##### Records to process #####

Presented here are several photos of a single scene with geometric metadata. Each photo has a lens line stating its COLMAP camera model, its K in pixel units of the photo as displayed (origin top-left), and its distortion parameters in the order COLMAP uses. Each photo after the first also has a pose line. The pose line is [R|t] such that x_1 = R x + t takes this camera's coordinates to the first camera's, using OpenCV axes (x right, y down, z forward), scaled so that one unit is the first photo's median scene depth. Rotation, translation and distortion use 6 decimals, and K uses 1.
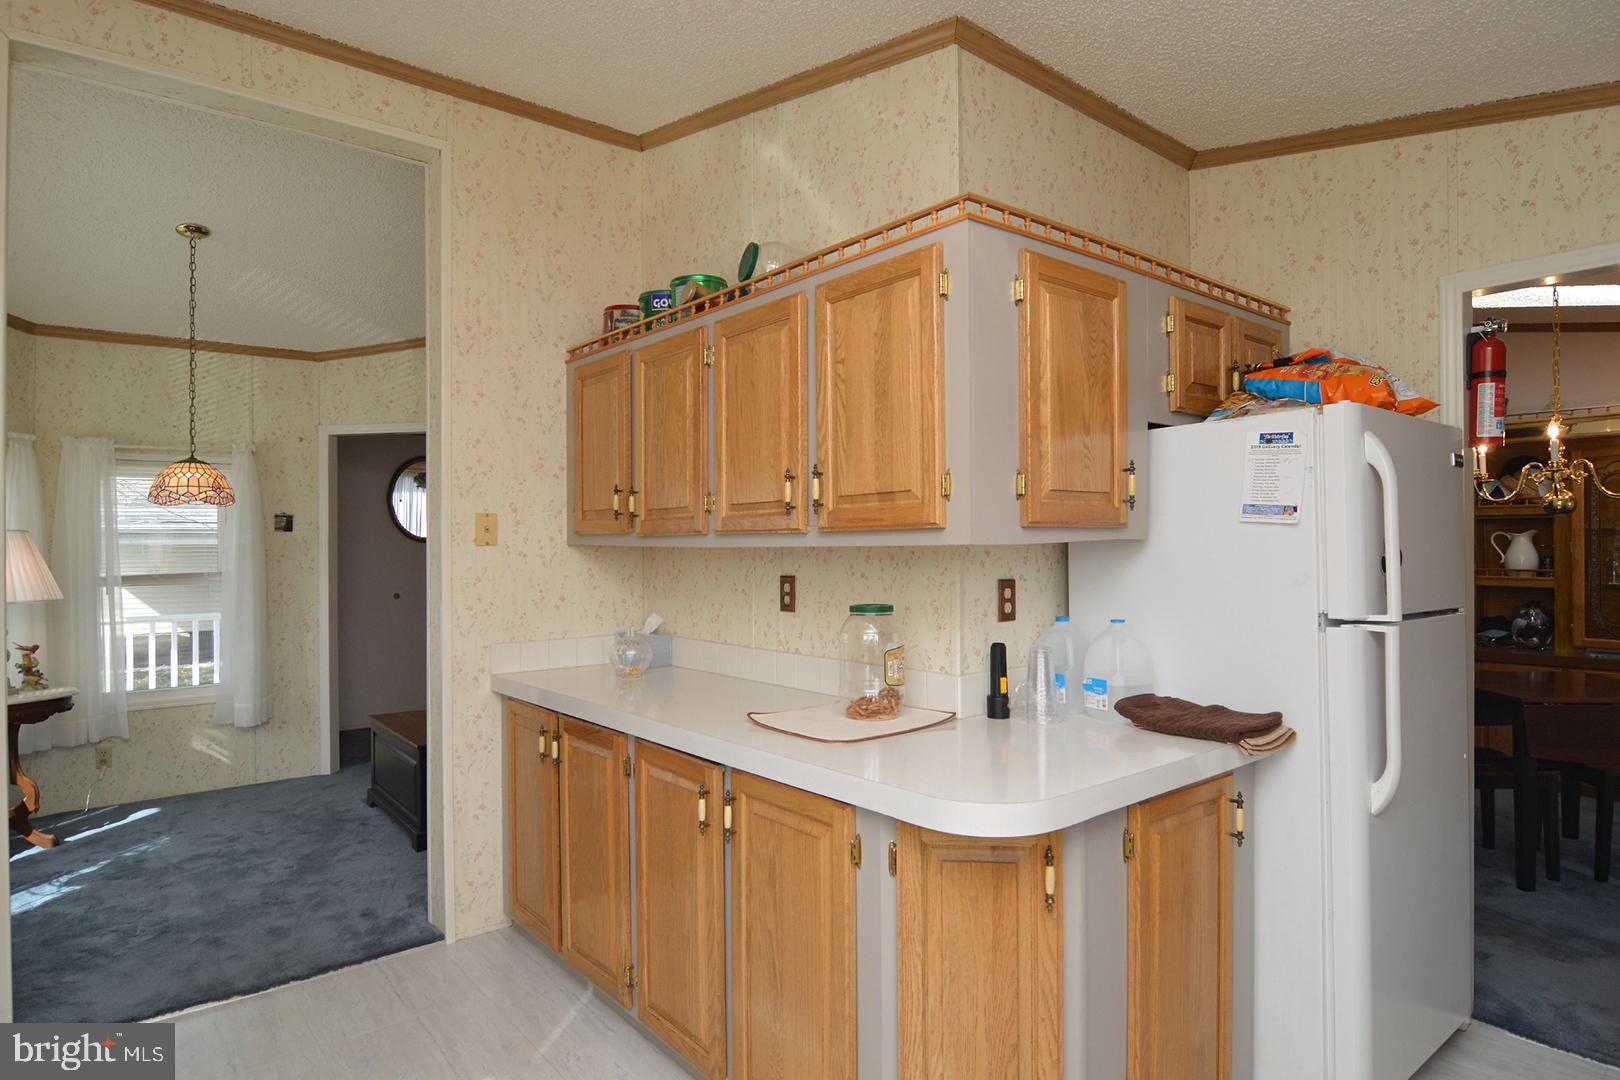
lens RADIAL K [[876.1, 0, 811.9], [0, 876.1, 546.1], [0, 0, 1]] dist [-0.014940, -0.006551]
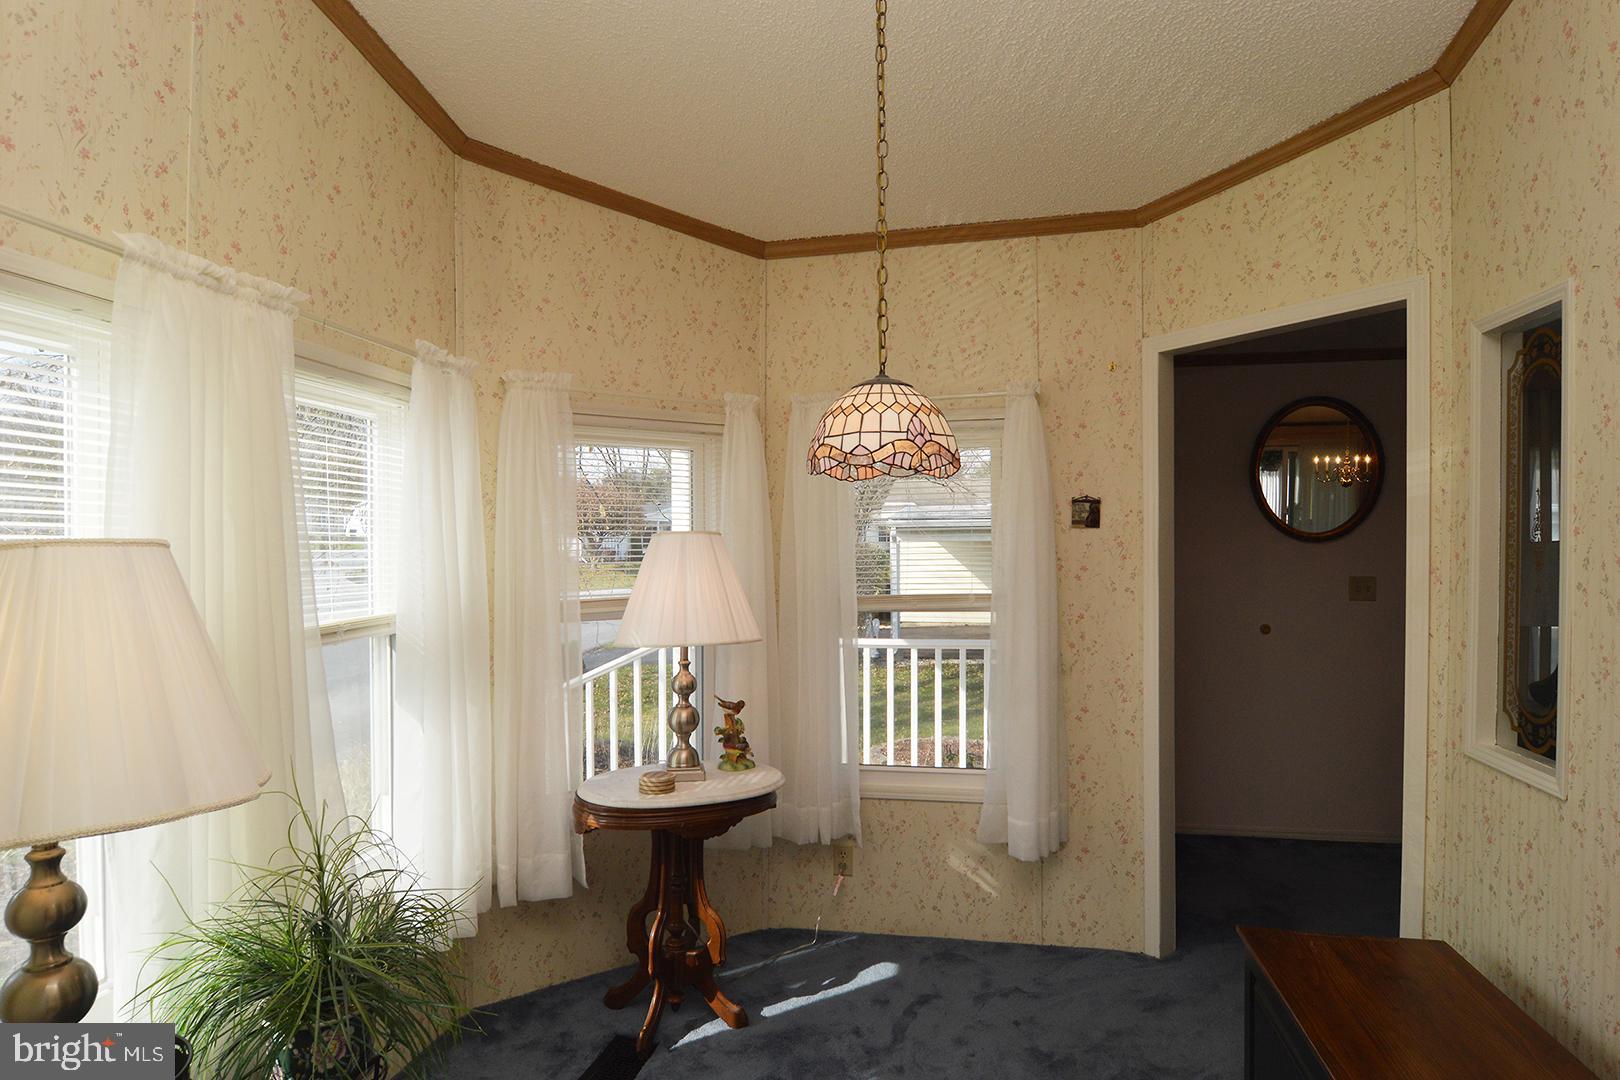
lens RADIAL K [[876.1, 0, 799.1], [0, 876.1, 544.9], [0, 0, 1]] dist [-0.014940, -0.006551]
pose [[0.619960, 0.003060, -0.784628, -0.280827], [0.001810, 0.999984, 0.005330, -0.009309], [0.784632, -0.004725, 0.619944, 0.512749]]
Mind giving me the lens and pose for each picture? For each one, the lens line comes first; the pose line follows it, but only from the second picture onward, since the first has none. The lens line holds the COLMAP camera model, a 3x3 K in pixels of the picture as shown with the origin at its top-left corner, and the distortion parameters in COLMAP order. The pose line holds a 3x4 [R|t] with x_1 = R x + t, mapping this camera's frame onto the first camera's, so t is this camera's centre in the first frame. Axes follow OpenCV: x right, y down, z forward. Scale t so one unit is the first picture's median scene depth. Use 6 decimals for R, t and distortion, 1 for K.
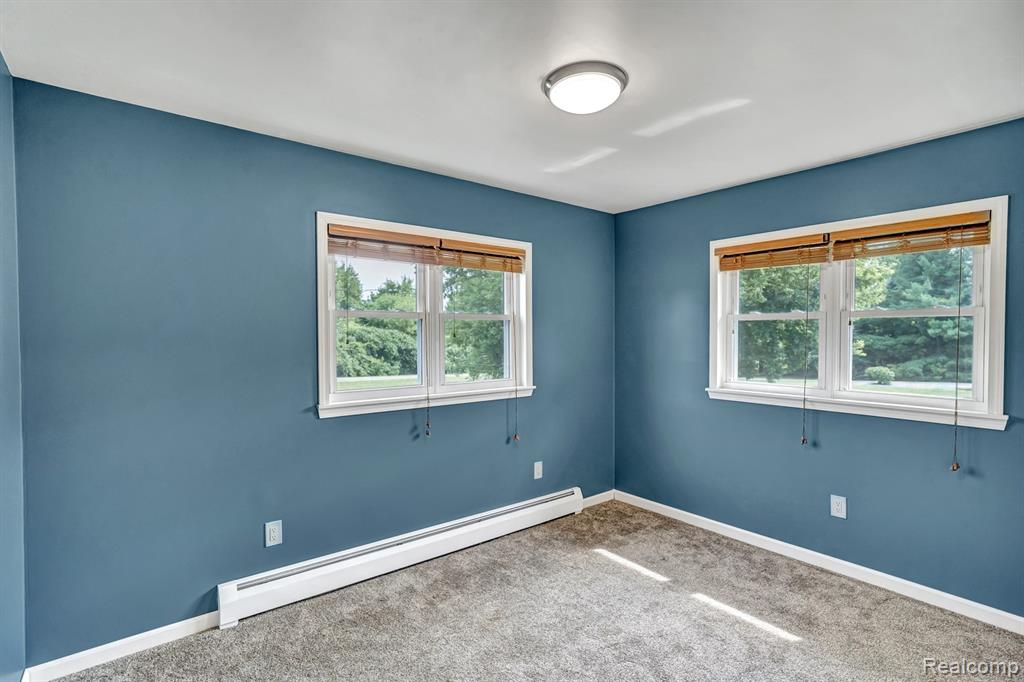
lens RADIAL K [[497.8, 0, 517.6], [0, 497.8, 346.2], [0, 0, 1]] dist [-0.002339, -0.000194]
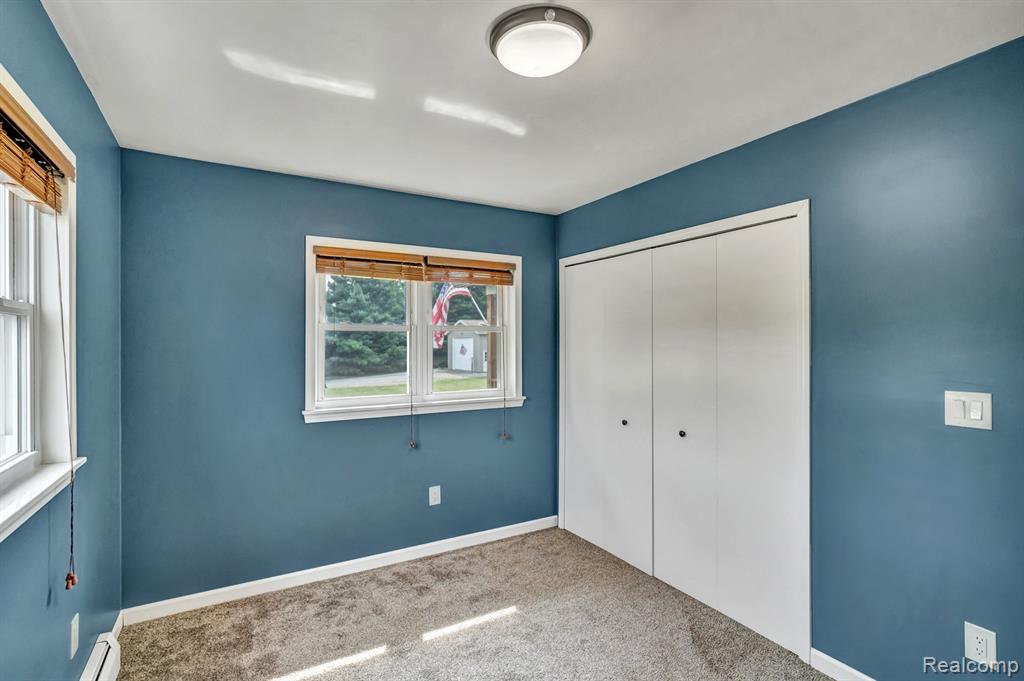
lens RADIAL K [[497.8, 0, 517.6], [0, 497.8, 345.7], [0, 0, 1]] dist [-0.002339, -0.000194]
pose [[0.140772, -0.003450, 0.990036, -0.448409], [0.027405, 0.999624, -0.000413, -0.016770], [-0.989663, 0.027190, 0.140813, 0.622709]]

#####

• Exercise prompt:
Return all the data exactly, and keep the pictures out.

• Response below:
Presented here are several photos of a single scene with geometric metadata. Each photo has a lens line stating its COLMAP camera model, its K in pixel units of the photo as displayed (origin top-left), and its distortion parameters in the order COLMAP uses. Each photo after the first also has a pose line. The pose line is [R|t] such that x_1 = R x + t takes this camera's coordinates to the first camera's, using OpenCV axes (x right, y down, z forward), scaled so that one unit is the first photo's median scene depth. Rotation, translation and distortion use 6 decimals, and K uses 1.
lens RADIAL K [[876.1, 0, 811.9], [0, 876.1, 546.1], [0, 0, 1]] dist [-0.014940, -0.006551]
lens RADIAL K [[876.1, 0, 799.1], [0, 876.1, 544.9], [0, 0, 1]] dist [-0.014940, -0.006551]
pose [[0.619960, 0.003060, -0.784628, -0.280827], [0.001810, 0.999984, 0.005330, -0.009309], [0.784632, -0.004725, 0.619944, 0.512749]]
Mind giving me the lens and pose for each picture? For each one, the lens line comes first; the pose line follows it, but only from the second picture onward, since the first has none. The lens line holds the COLMAP camera model, a 3x3 K in pixels of the picture as shown with the origin at its top-left corner, and the distortion parameters in COLMAP order. The pose line holds a 3x4 [R|t] with x_1 = R x + t, mapping this camera's frame onto the first camera's, so t is this camera's centre in the first frame. Axes follow OpenCV: x right, y down, z forward. Scale t so one unit is the first picture's median scene depth. Use 6 decimals for R, t and distortion, 1 for K.
lens RADIAL K [[497.8, 0, 517.6], [0, 497.8, 346.2], [0, 0, 1]] dist [-0.002339, -0.000194]
lens RADIAL K [[497.8, 0, 517.6], [0, 497.8, 345.7], [0, 0, 1]] dist [-0.002339, -0.000194]
pose [[0.140772, -0.003450, 0.990036, -0.448409], [0.027405, 0.999624, -0.000413, -0.016770], [-0.989663, 0.027190, 0.140813, 0.622709]]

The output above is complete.